We have arrived.
Today is Day Numero 6.
When we arrived, at first, I was sure, absolutely sure that I was fine. I am fine. I am functioning. I slept (un po’) on the plane…so…fine. We took a MyTaxi from MXP to our apartment in the Navigli (canals) district. We found the apartment. We opened the door.
Dark. Reeking of cigarettes.
I will have to adjust, I thought. Next I thought:
What the devil did we do? (or WTAF if you want me to use my full expression of our language…)
We will be living here for many, many months…I just need to adjust.
So the first thing I did was to lie down. I need to breathe, I thought. It’s going to be ok. I just need to breathe. (Revisiting that there is smoke everywhere….we throw open the windows so I can try to breathe).
R is unpacking. I am breathing. It is going to be ok. I know it.
We have left our home and friends and family and children…and it is going to be okay. Panic passed. I begin to unpack. We walk down the street…get a few groceries. I think I make noodles….I am not sure.
I am surprised by how I feel. Unmoored. But then I think that it is super important to feel lost so I can feel found again. I want to text this to myself over and over — feel intentionally lost so you can be better found. Feel intentionally lost so you can be better found.
I feel lost — but maybe I can be better found.
(Cue Dear Evan Hansen‘s “You will be found” ).
That was Day One.
Even though I promised myself…promised that I would remember Day One — when I woke up for Day Two I found I could think better. Dishes — yes. I can do this. Yes. Dishwasher. Woohoo! I know how to use it. Three — washer, no dryer. You need to pour water in with a pitcher to make it work. But hey — I can do this. (Pep talk to myself). I did survive grad school so I can do this too.
We walked to amazing gluten-free bakery, GluFree, on the way to R’s work. Starting to feel normal. Walking outside, normal. Breathing air, normal.
R suggests that we get some hooks. A tea kettle. Feeling more normal.
Day Three. Most of the day is spent downloading apps and looking at maps — and configuring technology for our new space and place. Hours and hours go by. I turn to R and tell him “you realize that in ten years we won’t be able to figure any of this out, right?”
He smiles. (Look at us acting normal.)
And suddenly it is the day he goes to work. I walk with him. My chelsea boots slip slip slip on the stones. I walk back. I slip but I do not fall.
It is not until I change into my grey velvet combat boots that I feel solid. I stop at paint stores and look in the window. I purchase a light bulb. I find the Tintoria Lavanderia. The woman takes his shirts….she says: “domani” — tomorrow.
This is what I am thinking….domani.

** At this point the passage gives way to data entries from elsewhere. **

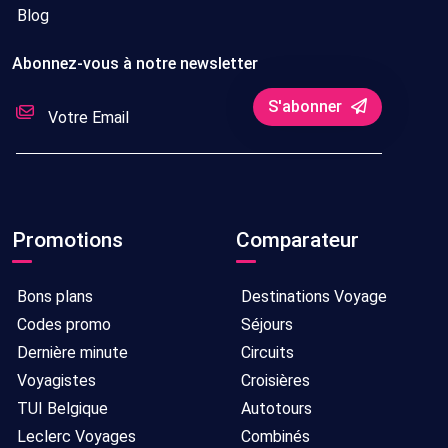
Blog
Abonnez-vous à notre newsletter
S'abonner
Promotions
Comparateur
Bons plans
Destinations Voyage
Codes promo
Séjours
Dernière minute
Circuits
Voyagistes
Croisières
TUI Belgique
Autotours
Leclerc Voyages
Combinés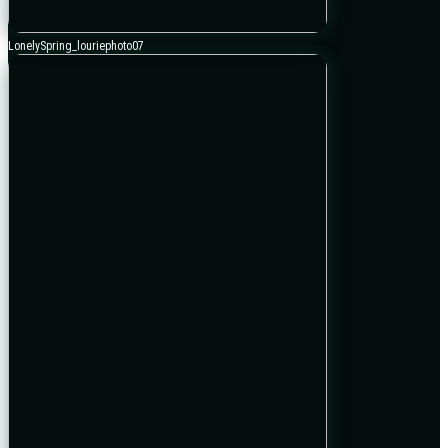
LonelySpring_louriephoto07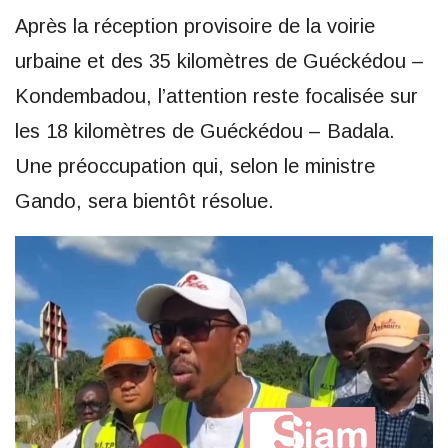
Après la réception provisoire de la voirie
urbaine et des 35 kilomètres de Guéckédou –
Kondembadou, l’attention reste focalisée sur
les 18 kilomètres de Guéckédou – Badala.
Une préoccupation qui, selon le ministre
Gando, sera bientôt résolue.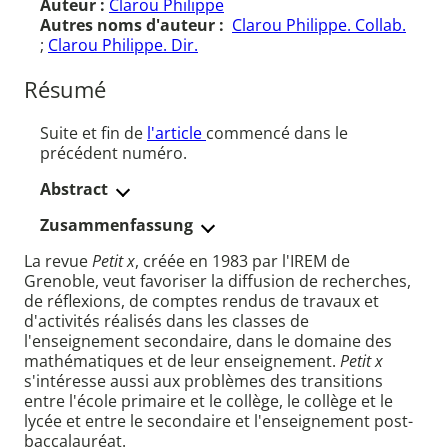
Auteur :
Clarou Philippe
Autres noms d'auteur :
Clarou Philippe. Collab.
;
Clarou Philippe. Dir.
Résumé
Suite et fin de
l'article
commencé dans le
précédent numéro.
Abstract
Zusammenfassung
La revue
Petit x
, créée en 1983 par l'IREM de
Grenoble, veut favoriser la diffusion de recherches,
de réflexions, de comptes rendus de travaux et
d'activités réalisés dans les classes de
l'enseignement secondaire, dans le domaine des
mathématiques et de leur enseignement.
Petit x
s'intéresse aussi aux problèmes des transitions
entre l'école primaire et le collège, le collège et le
lycée et entre le secondaire et l'enseignement post-
baccalauréat.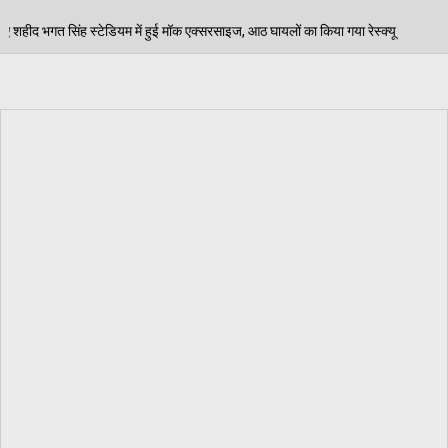
क एक्सरसाइज, आठ घायलों का किया गया रेस्क्यू
पेड़ जन्म स
06/08/2026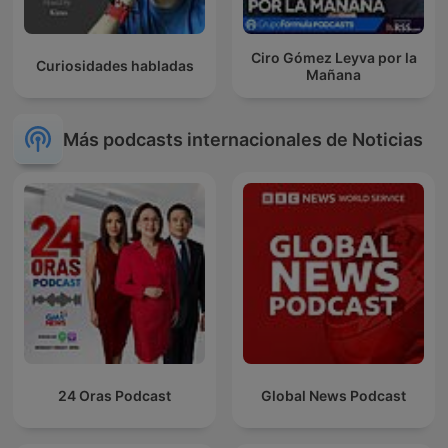
Ciro Gómez Leyva por la
Curiosidades habladas
Mañana
Más podcasts internacionales de Noticias
24 Oras Podcast
Global News Podcast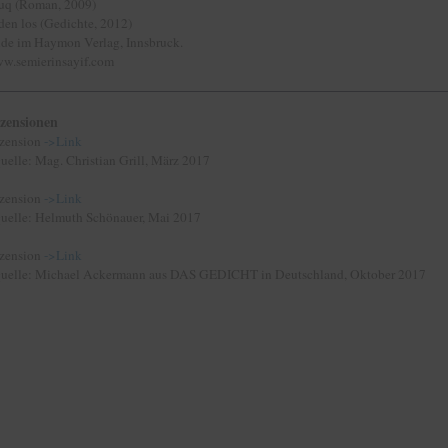
ruq (Roman, 2009)
den los (Gedichte, 2012)
ide im Haymon Verlag, Innsbruck.
w.semierinsayif.com
zensionen
zension
->Link
Quelle: Mag. Christian Grill, März 2017
zension
->Link
Quelle: Helmuth Schönauer, Mai 2017
zension
->Link
Quelle: Michael Ackermann aus DAS GEDICHT in Deutschland, Oktober 2017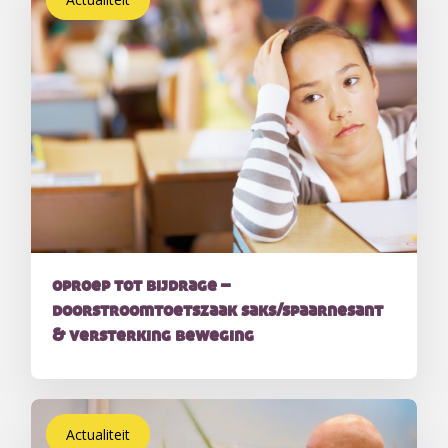
oproep tot bijdrage –
doorstroomtoetszaak saks/spaarnesant
& versterking beweging
Actualiteit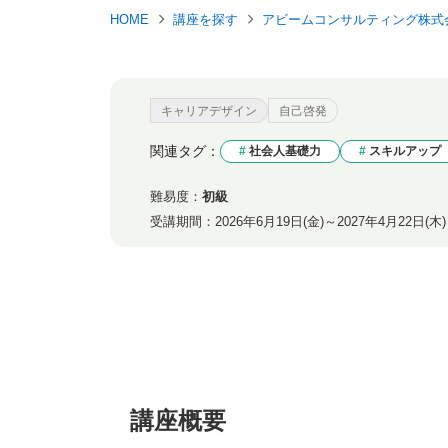
HOME
講座を探す
アビームコンサルティング株式
キャリアデザイン
自己啓発
関連タグ：
社会人基礎力
スキルアップ
難易度：
初級
受講期間：
2026年6月19日(金)～2027年4月22日(木)
講座概要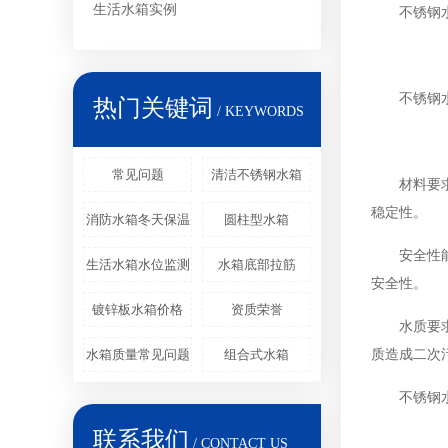
生活水箱实例
不锈钢
不锈钢
热门关键词
/ KEYWORDS
常见问题
清洁不锈钢水箱
材料要
稳定性。
消防水箱冬天保温
圆柱型水箱
安全性
生活水箱水位监测
水箱底部拉筋
安全性。
镀锌板水箱价格
资质荣誉
水质要
质造成二次
水箱质量常见问题
组合式水箱
不锈钢
联系我们
/ CONTACT US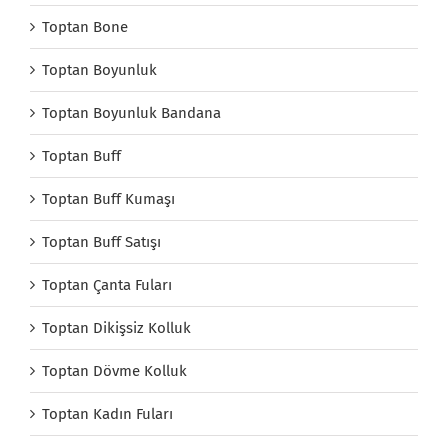
Toptan Bone
Toptan Boyunluk
Toptan Boyunluk Bandana
Toptan Buff
Toptan Buff Kumaşı
Toptan Buff Satışı
Toptan Çanta Fuları
Toptan Dikişsiz Kolluk
Toptan Dövme Kolluk
Toptan Kadın Fuları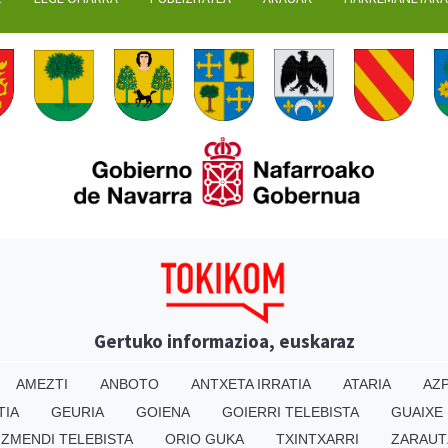
Gertuko informazioa, euskaraz
AMEZTI
ANBOTO
ANTXETA IRRATIA
ATARIA
AZP
TIA
GEURIA
GOIENA
GOIERRI TELEBISTA
GUAIXE
IZMENDI TELEBISTA
ORIO GUKA
TXINTXARRI
ZARAUT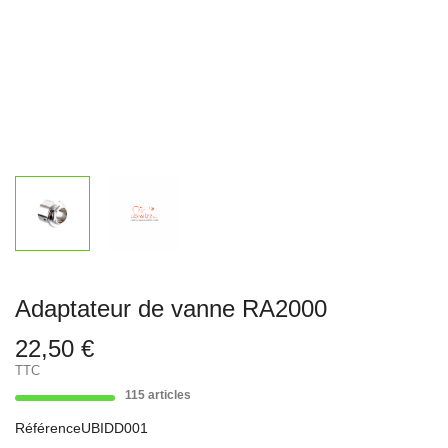
Adaptateur de vanne RA2000
22,50 €
TTC
115 articles
Référence
UBIDD001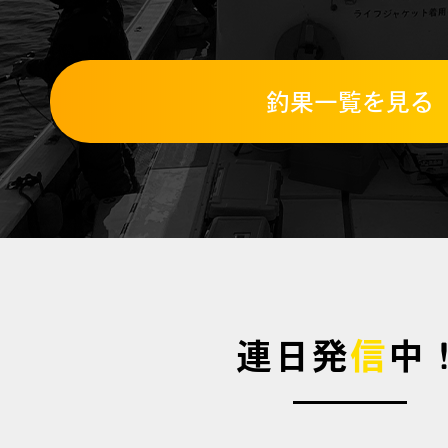
釣果一覧を見る
連日発
信
中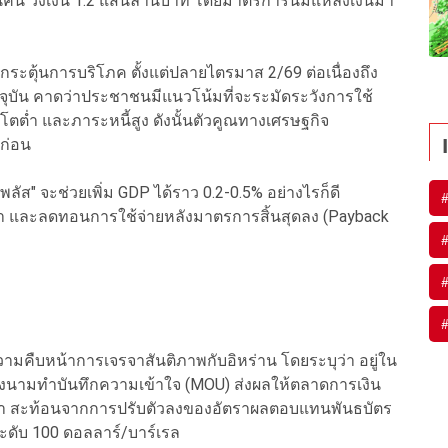
านคน วงเงิน 1.2 แสนล้านบาท โดยมาตรการนี้มีแหล่งเงินมา
ระตุ้นการบริโภค ตั้งแต่ปลายไตรมาส 2/69 ต่อเนื่องถึง
ุบัน คาดว่าประชาชนมีแนวโน้มที่จะระมัดระวังการใช้
้โตต่ำ และภาระหนี้สูง ดังนั้นตัวคูณทางเศรษฐกิจ
บก่อน
ส" จะช่วยเพิ่ม GDP ได้ราว 0.2-0.5% อย่างไรก็ดี
า และลดทอนการใช้จ่ายหลังมาตรการสิ้นสุดลง (Payback
ามคืบหน้าการเจรจาสันติภาพกับอิหร่าน โดยระบุว่า อยู่ใน
รลงนามทำบันทึกความเข้าใจ (MOU) ส่งผลให้ตลาดการเงิน
น้า สะท้อนจากการปรับตัวลงของอัตราผลตอบแทนพันธบัตร
ระดับ 100 ดอลลาร์/บาร์เรล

Tomorrow.
Tomorrow I will discover something else. It is “tomorrow” when I google how to use an espresso pot on the stove. I learn that the best espresso is made in a three-euro aluminum pot. Nothing fancy. Mmm. The second time I make it I offer it to my landlord. He approves.
I am already a better person than I was when I arrived. Woohoo. I also learn that when amazon.it delivers it is not an exact delivery date — it is merely a suggestion. It is possible that the guardian of the building will be in the courtyard (“mi trovo in cortile” — is what the sign may say). When someone is supposed to sign a government document and they do not, well…just stay calm. See how I am adjusting?
Now Day Six. No, we did not make a mistake. This is a lesson. We are learning it. Texting it to my self. In my brain. Over and over. We found a museum I loved. I have walked miles and miles and I have pillowcases now. And a tea kettle. My first amazon.it delivery arrived and the guardian nodded at me. We were invited to dinner on Saturday…we have tickets to see some Chagalls on Sunday.
When I was buying chocolate at the market for these Baci di Damas, I felt myself smiling. So amazing.
I will be found.
I loved reading this and will continue to read about your journey. It’s not unlike when we send our kids off to Israel for a year-emotionally it’s probably pretty similar! Enjoy this amazing time!
Can’t wait for the next installment. This should be on NPR! I’m glad you are adjusting. As we say in Hebrew (I don’t know the Italian) l’at l’at…little by little. In a month you will wonder who wrote this!
I believe that in Italian you say “piano, piano” and the saying goes” piano, piano si va lontano” which means, slowly, slowly you go far… 🙂 good luck Leslie!
Thanks for sharing your adventure Leslie! Sorry about the smoke, glad about the chocolate 🙂 This time will fly by, so enjoy the journey!
I’m lost too! What brought you to Italy? How long will you be there? So proud of you!
I’ll be looking forward to your adventures!